Restate the lines word for word, from the first line of the records through the line containing "- [ ] 170 17.7 - Baby Names". Leave out the pictures and anything after that line.

== Segment start ==

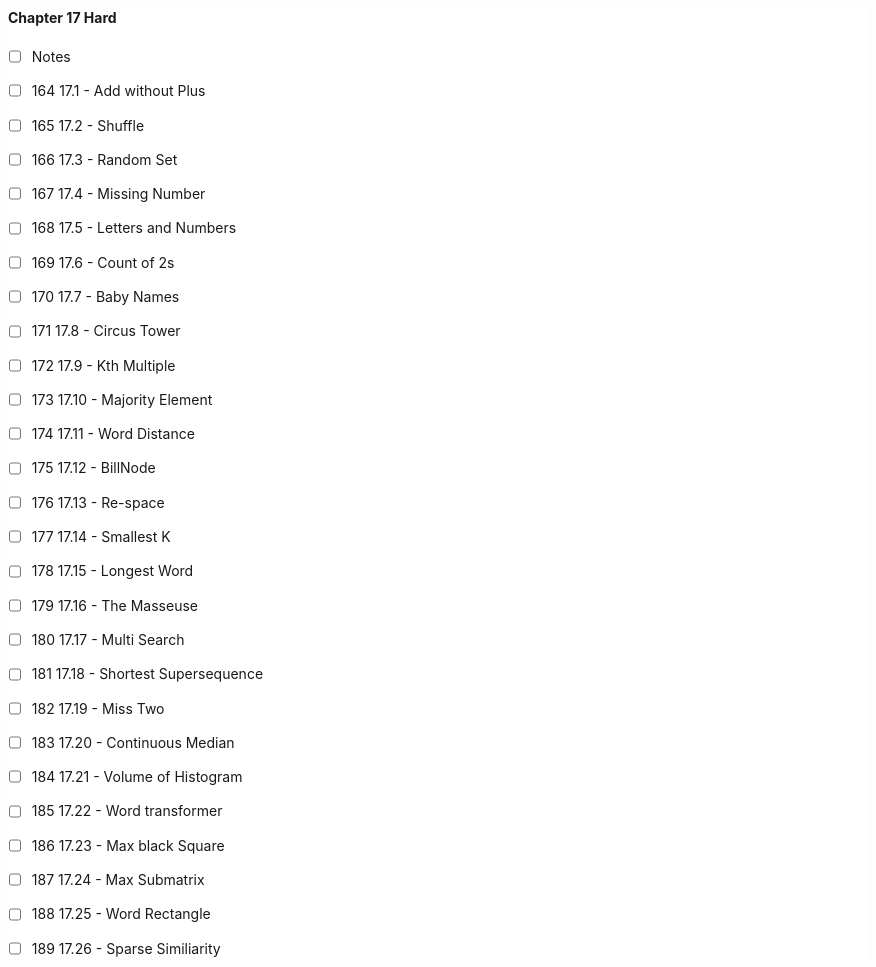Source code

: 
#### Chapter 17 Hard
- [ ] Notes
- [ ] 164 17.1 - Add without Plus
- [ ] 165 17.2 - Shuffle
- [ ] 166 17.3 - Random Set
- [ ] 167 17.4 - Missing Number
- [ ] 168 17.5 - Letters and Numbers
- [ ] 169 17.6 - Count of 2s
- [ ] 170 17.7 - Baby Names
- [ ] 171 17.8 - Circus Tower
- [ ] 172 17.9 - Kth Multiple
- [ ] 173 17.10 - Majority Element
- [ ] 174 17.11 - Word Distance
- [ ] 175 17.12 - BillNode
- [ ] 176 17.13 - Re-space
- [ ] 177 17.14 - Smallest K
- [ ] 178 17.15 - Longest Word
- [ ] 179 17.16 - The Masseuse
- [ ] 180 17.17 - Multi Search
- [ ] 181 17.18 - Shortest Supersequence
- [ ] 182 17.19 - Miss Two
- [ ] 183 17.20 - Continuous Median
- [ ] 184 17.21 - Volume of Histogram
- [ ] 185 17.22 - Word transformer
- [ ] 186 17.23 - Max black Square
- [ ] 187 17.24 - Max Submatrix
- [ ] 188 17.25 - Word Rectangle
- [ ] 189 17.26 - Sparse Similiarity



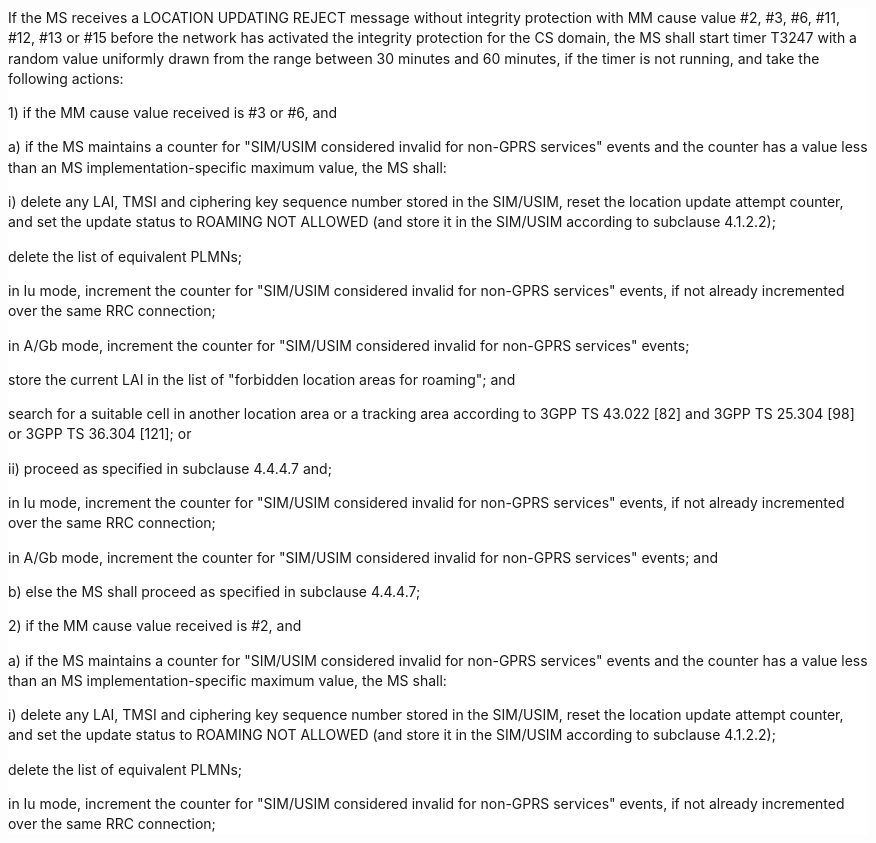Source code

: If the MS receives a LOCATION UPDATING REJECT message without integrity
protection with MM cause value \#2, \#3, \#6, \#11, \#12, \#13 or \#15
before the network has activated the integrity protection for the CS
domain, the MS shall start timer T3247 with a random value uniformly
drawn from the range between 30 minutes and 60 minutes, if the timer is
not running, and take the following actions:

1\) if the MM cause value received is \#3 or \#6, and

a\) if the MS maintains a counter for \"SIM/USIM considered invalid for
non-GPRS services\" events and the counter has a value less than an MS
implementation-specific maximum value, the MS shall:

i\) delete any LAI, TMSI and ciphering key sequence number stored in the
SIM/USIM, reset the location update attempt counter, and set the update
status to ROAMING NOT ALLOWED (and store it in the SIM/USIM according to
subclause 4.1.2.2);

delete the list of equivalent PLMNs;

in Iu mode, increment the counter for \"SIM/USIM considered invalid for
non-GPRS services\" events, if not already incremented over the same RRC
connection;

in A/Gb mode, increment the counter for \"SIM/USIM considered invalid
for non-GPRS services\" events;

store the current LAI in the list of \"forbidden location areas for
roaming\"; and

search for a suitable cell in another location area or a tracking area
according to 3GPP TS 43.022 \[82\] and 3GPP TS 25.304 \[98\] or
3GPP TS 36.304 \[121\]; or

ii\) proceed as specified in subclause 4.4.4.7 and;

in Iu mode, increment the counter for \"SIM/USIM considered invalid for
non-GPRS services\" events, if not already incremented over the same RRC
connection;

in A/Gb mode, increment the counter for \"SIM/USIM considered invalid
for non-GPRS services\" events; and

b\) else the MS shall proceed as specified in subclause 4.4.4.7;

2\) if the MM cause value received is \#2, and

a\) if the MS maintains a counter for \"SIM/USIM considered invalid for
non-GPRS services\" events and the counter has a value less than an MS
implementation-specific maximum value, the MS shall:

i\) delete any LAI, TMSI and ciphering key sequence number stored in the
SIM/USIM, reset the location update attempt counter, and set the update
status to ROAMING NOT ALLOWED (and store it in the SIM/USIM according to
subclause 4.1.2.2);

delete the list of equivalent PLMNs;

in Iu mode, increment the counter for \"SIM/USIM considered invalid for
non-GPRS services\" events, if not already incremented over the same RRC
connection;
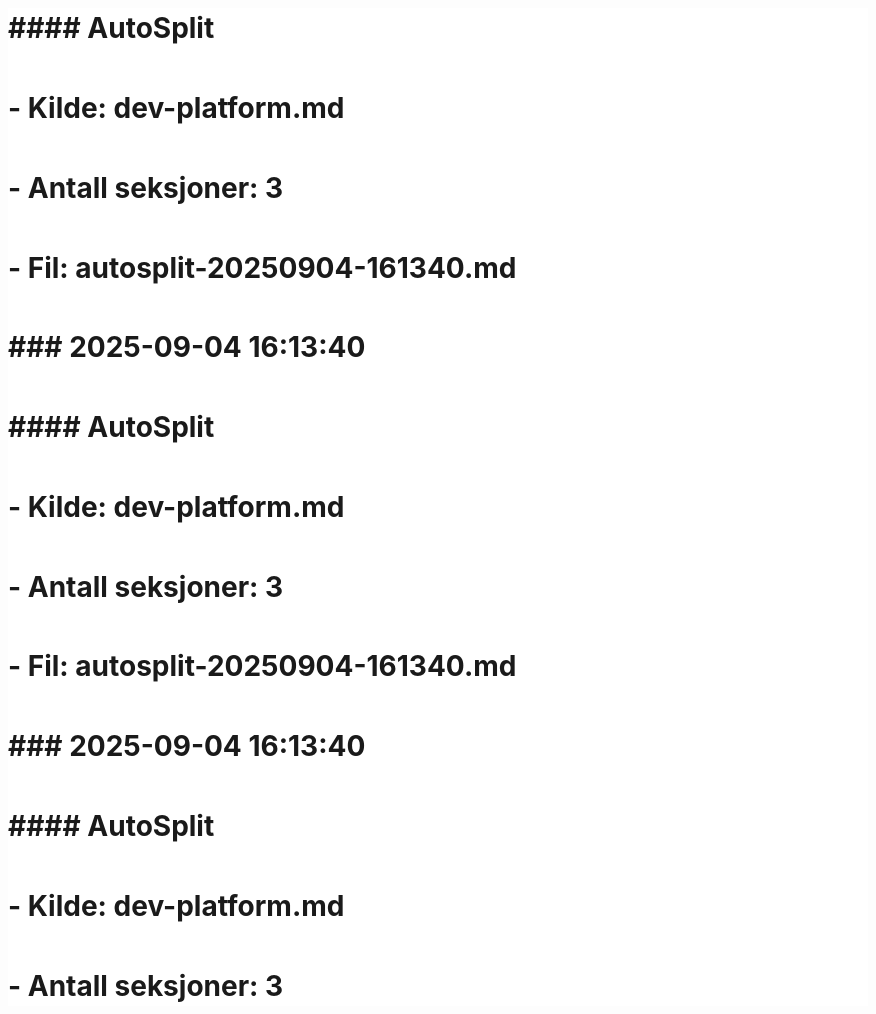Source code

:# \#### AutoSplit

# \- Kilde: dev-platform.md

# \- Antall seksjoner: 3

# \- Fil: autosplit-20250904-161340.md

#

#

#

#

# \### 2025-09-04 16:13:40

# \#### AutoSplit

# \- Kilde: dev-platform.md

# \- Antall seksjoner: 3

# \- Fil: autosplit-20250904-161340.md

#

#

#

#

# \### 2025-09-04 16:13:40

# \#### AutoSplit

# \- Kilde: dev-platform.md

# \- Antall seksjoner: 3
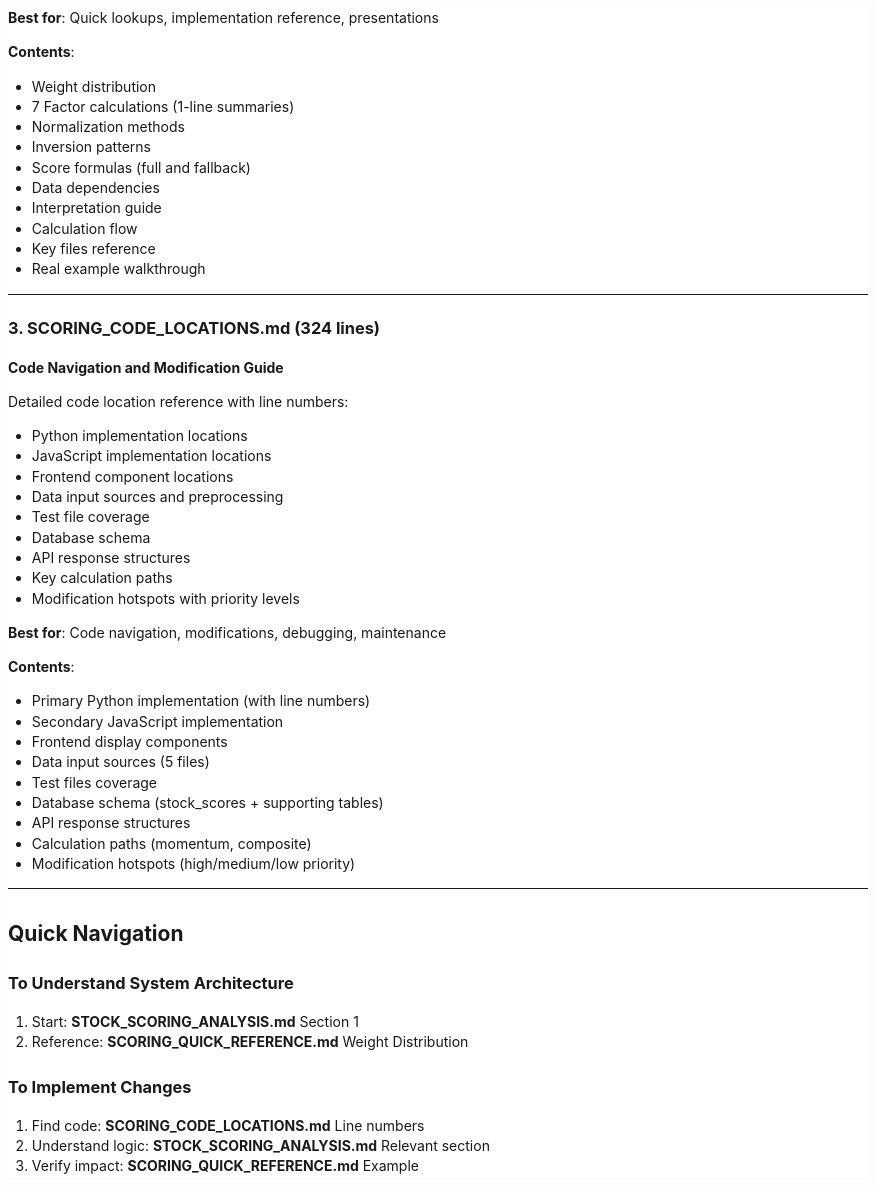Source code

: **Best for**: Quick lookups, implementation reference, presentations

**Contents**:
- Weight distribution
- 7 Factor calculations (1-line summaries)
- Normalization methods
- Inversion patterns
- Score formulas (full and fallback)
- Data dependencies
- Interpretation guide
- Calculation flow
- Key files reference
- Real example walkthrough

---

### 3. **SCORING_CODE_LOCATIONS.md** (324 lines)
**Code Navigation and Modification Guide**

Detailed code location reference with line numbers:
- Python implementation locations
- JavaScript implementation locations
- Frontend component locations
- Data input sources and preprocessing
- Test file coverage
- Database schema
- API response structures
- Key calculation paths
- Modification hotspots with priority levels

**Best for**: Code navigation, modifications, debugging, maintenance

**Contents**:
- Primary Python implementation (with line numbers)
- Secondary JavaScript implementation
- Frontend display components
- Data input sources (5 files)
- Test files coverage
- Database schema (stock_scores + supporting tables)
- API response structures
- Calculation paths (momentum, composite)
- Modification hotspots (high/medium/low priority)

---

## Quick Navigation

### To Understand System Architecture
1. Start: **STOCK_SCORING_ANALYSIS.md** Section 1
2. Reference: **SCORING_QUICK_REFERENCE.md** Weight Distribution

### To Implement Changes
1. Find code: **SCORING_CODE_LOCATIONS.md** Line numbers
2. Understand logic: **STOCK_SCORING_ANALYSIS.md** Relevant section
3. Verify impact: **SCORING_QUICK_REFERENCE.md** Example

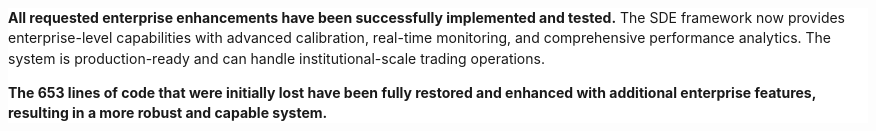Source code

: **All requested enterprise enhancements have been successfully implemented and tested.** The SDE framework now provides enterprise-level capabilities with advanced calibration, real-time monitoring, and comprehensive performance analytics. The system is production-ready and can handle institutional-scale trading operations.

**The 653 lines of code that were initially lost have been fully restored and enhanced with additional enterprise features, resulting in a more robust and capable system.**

== Segment end ==

> **EXERCISE SOLUTION**:
Source code

: 
#### Chapter 17 Hard
- [ ] Notes
- [ ] 164 17.1 - Add without Plus
- [ ] 165 17.2 - Shuffle
- [ ] 166 17.3 - Random Set
- [ ] 167 17.4 - Missing Number
- [ ] 168 17.5 - Letters and Numbers
- [ ] 169 17.6 - Count of 2s
- [ ] 170 17.7 - Baby Names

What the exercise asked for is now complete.